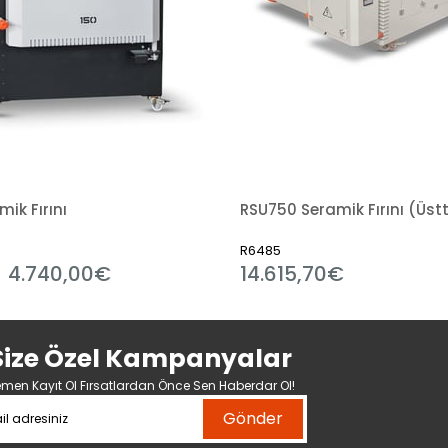
ik Fırını
R6485
4.740,00€
14.615,70€
Size Özel Kampanyalar
men Kayıt Ol Fırsatlardan Önce Sen Haberdar Ol!
Gönder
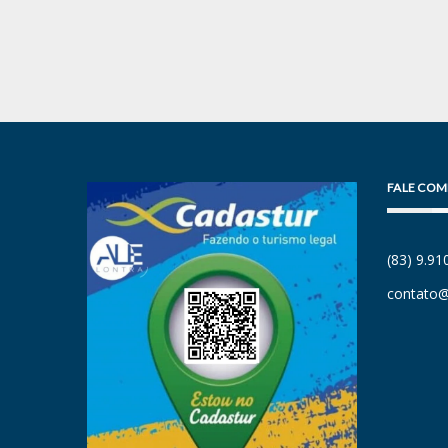
FALE COM
(83) 9.9
contato@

+===+

Условия задания:
Перепечатайте без изменений все строки текста из каждой записи. Изображения в ответ не включайте.

Ожидаемый результат:
ik Fırını
R6485
4.740,00€
14.615,70€
Size Özel Kampanyalar
men Kayıt Ol Fırsatlardan Önce Sen Haberdar Ol!
Gönder
FALE COM
(83) 9.9
contato@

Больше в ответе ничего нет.